Adam and Kate adopt a baby
Adam and Kate were thinking about adoption when they heard about Concurrent Planning through a friend. They felt it would be a wonderful thing to do for a baby who’d had a difficult start in life.
“We first heard about Euan less than a week before he came to live with us and were formally asked to look after him just a few hours before we picked him up. Three days later we started contact with his birth family.
Contact with the birth family
"At first we found contact with the birth family hard. But we understood that it is part of the process and important for the child to socialise with their birth family. Then, if it’s decided they can return to live with them, they will have a bond.
“Euan’s birth mum and dad enjoyed seeing him and listened to the contact worker’s advice about how to look after him. There were frustrations, but they were with the system, not me or my husband. Our relationship with them was very amicable.
“I would think to myself, 'They’re his parents. I’m helping with the baby while they’re sorting themselves out'.
Developments in court
“However, after about six months, there was a hearing where social workers from the local authority gave evidence about the birth parents' capabilities as carers, and it began to look very unlikely that they’d be able to look after Euan. Then a relative put in an application to care for him. This was hard; a mystery person coming along.
“We took it a step at a time and finally the relative concluded she couldn’t take care of him either.
How you cope
“It’s funny the little things you do for self preservation. I like nice children’s clothes but I found I couldn't buy him things; I had to play it day at a time. I had a couple of friends with lovely things and I just used the borrowed clothes.
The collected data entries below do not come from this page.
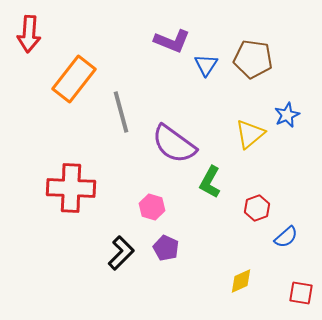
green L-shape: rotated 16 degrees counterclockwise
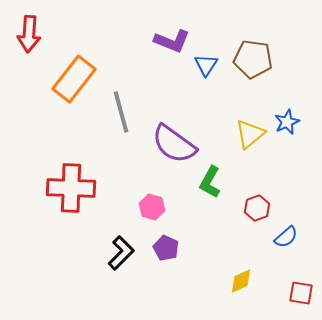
blue star: moved 7 px down
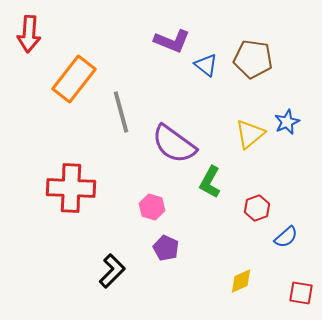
blue triangle: rotated 25 degrees counterclockwise
black L-shape: moved 9 px left, 18 px down
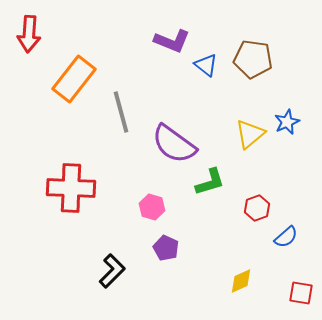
green L-shape: rotated 136 degrees counterclockwise
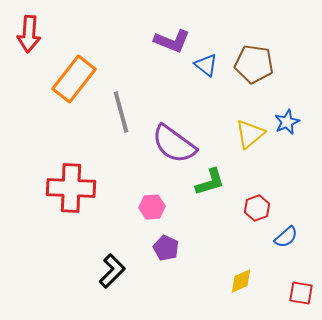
brown pentagon: moved 1 px right, 5 px down
pink hexagon: rotated 20 degrees counterclockwise
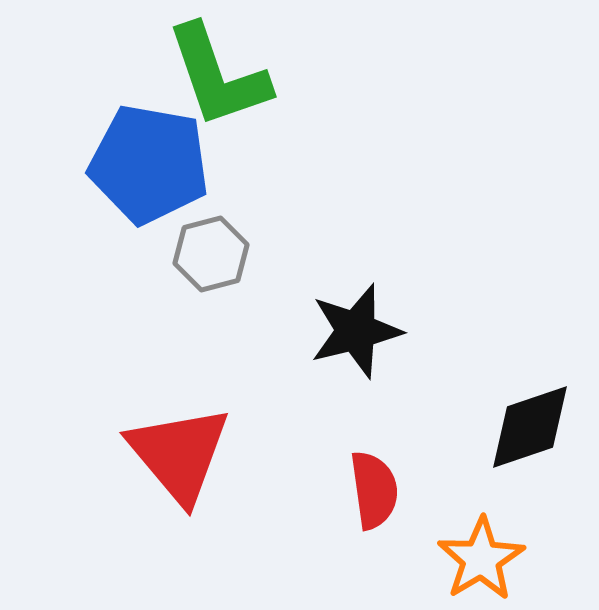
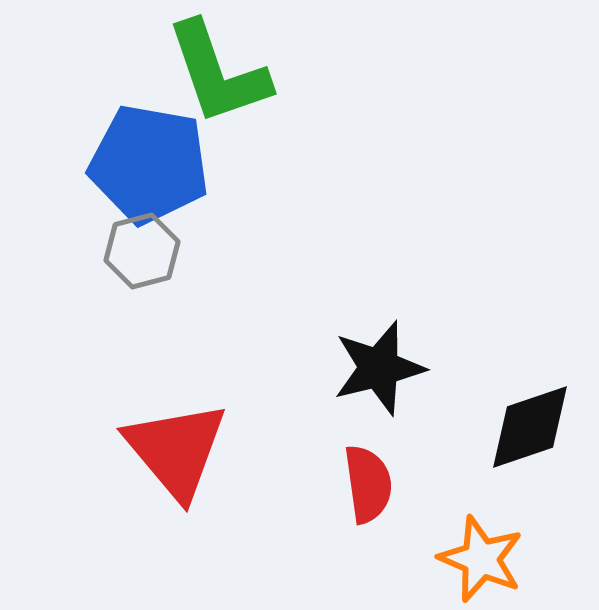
green L-shape: moved 3 px up
gray hexagon: moved 69 px left, 3 px up
black star: moved 23 px right, 37 px down
red triangle: moved 3 px left, 4 px up
red semicircle: moved 6 px left, 6 px up
orange star: rotated 18 degrees counterclockwise
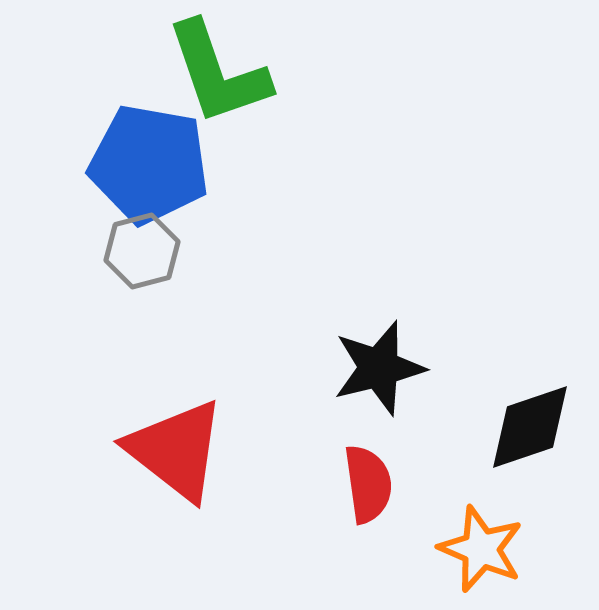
red triangle: rotated 12 degrees counterclockwise
orange star: moved 10 px up
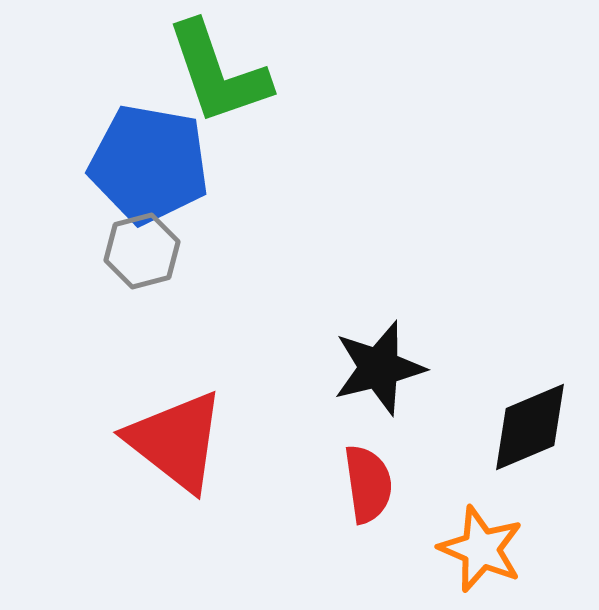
black diamond: rotated 4 degrees counterclockwise
red triangle: moved 9 px up
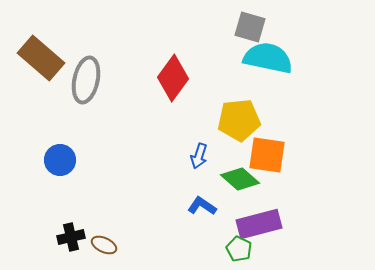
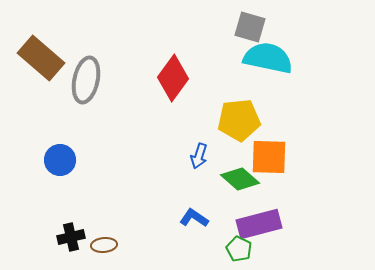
orange square: moved 2 px right, 2 px down; rotated 6 degrees counterclockwise
blue L-shape: moved 8 px left, 12 px down
brown ellipse: rotated 30 degrees counterclockwise
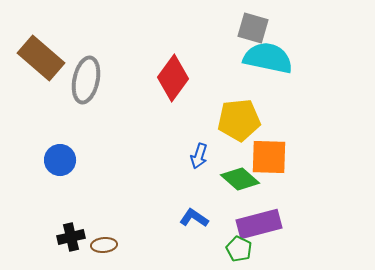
gray square: moved 3 px right, 1 px down
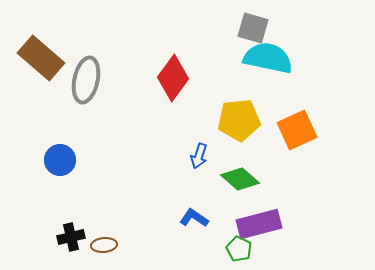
orange square: moved 28 px right, 27 px up; rotated 27 degrees counterclockwise
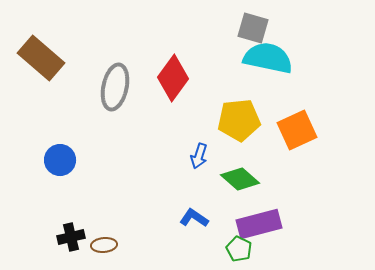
gray ellipse: moved 29 px right, 7 px down
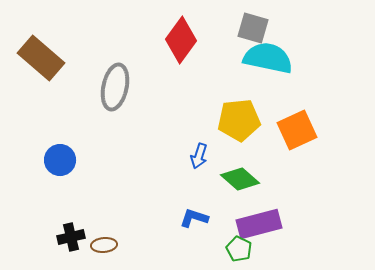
red diamond: moved 8 px right, 38 px up
blue L-shape: rotated 16 degrees counterclockwise
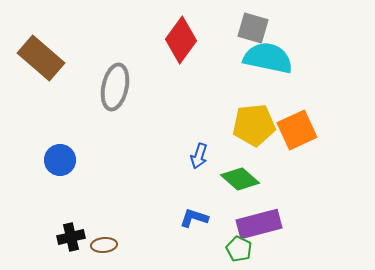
yellow pentagon: moved 15 px right, 5 px down
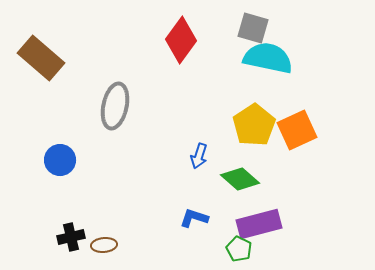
gray ellipse: moved 19 px down
yellow pentagon: rotated 27 degrees counterclockwise
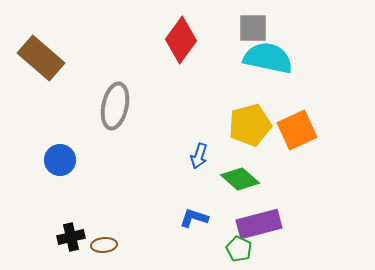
gray square: rotated 16 degrees counterclockwise
yellow pentagon: moved 4 px left; rotated 18 degrees clockwise
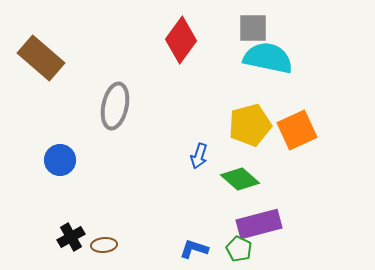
blue L-shape: moved 31 px down
black cross: rotated 16 degrees counterclockwise
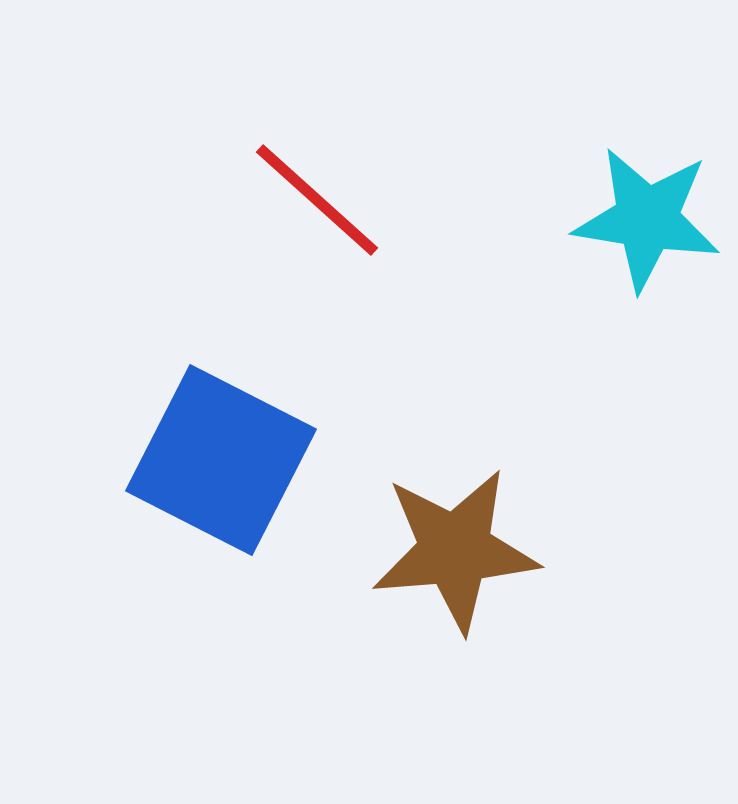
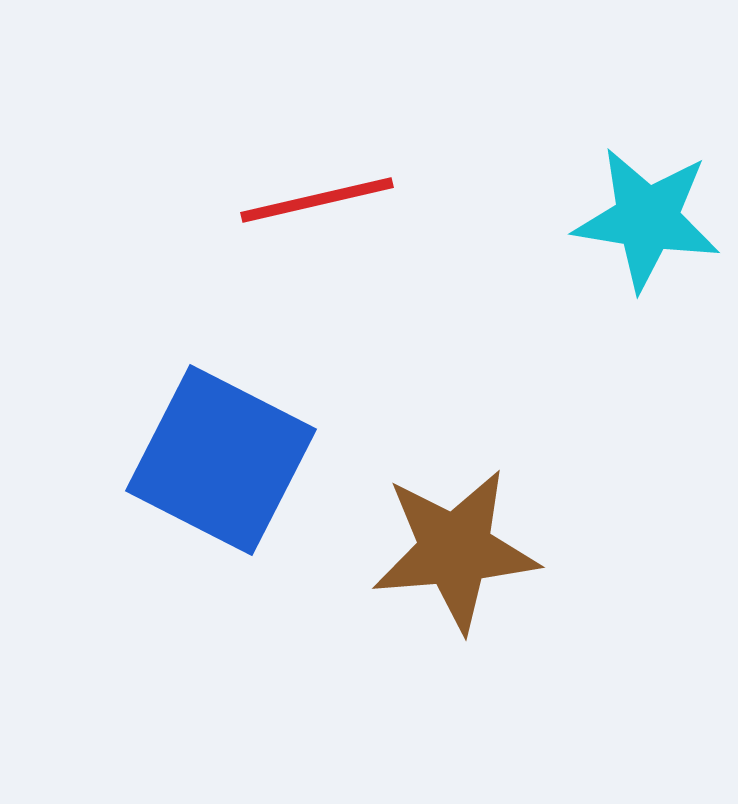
red line: rotated 55 degrees counterclockwise
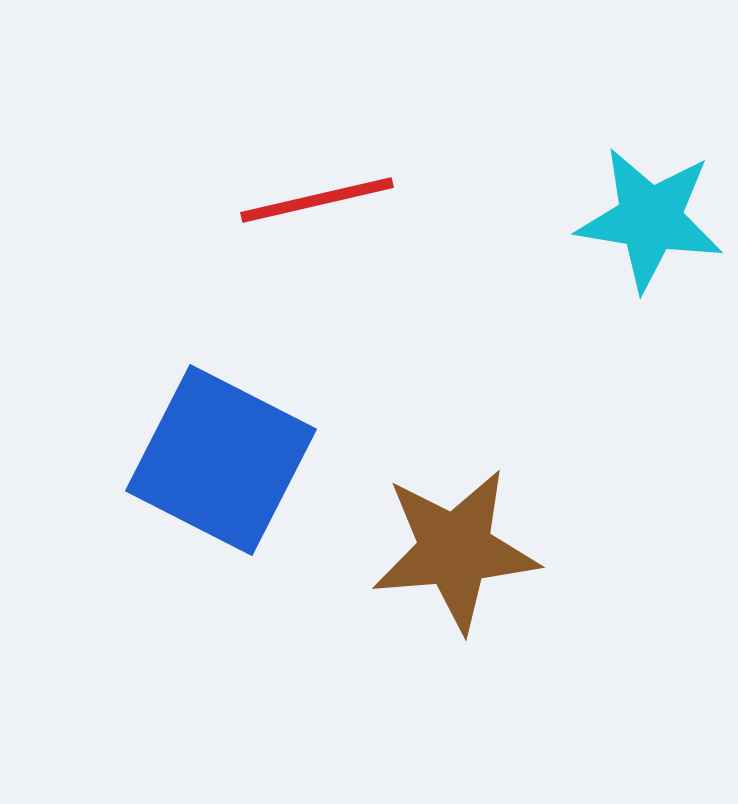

“There was one moment, towards the end of the process, when Euan wasn’t sleeping and we were lying on the bed and I was pretending to sleep to try and get him off. He reached out and touched my face. And I thought, ‘Who are you kidding, you love this baby so much’.
“Our social workers helped by arranging for us to meet a set of carers who looked after a baby who was returned back to the birth family. They reassured us that if it looks as if the child may return home you have a good idea early on and are supported. We always thought, 'If he doesn’t come to us, we’ve given him a good start'.
Reflecting on the process
“Concurrent Planning is intense and absolutely child centred. That said, I would be surprised if there were many concurrent carers who regret going through it.
“Today, Euan has a very happy life. He goes to a music class, little gym and playgroups. He’s outgoing and friendly.
"As soon as we had the Adoption Order, we started calling ourselves Mummy and Daddy, instead of our first names, from that moment all the walls came down."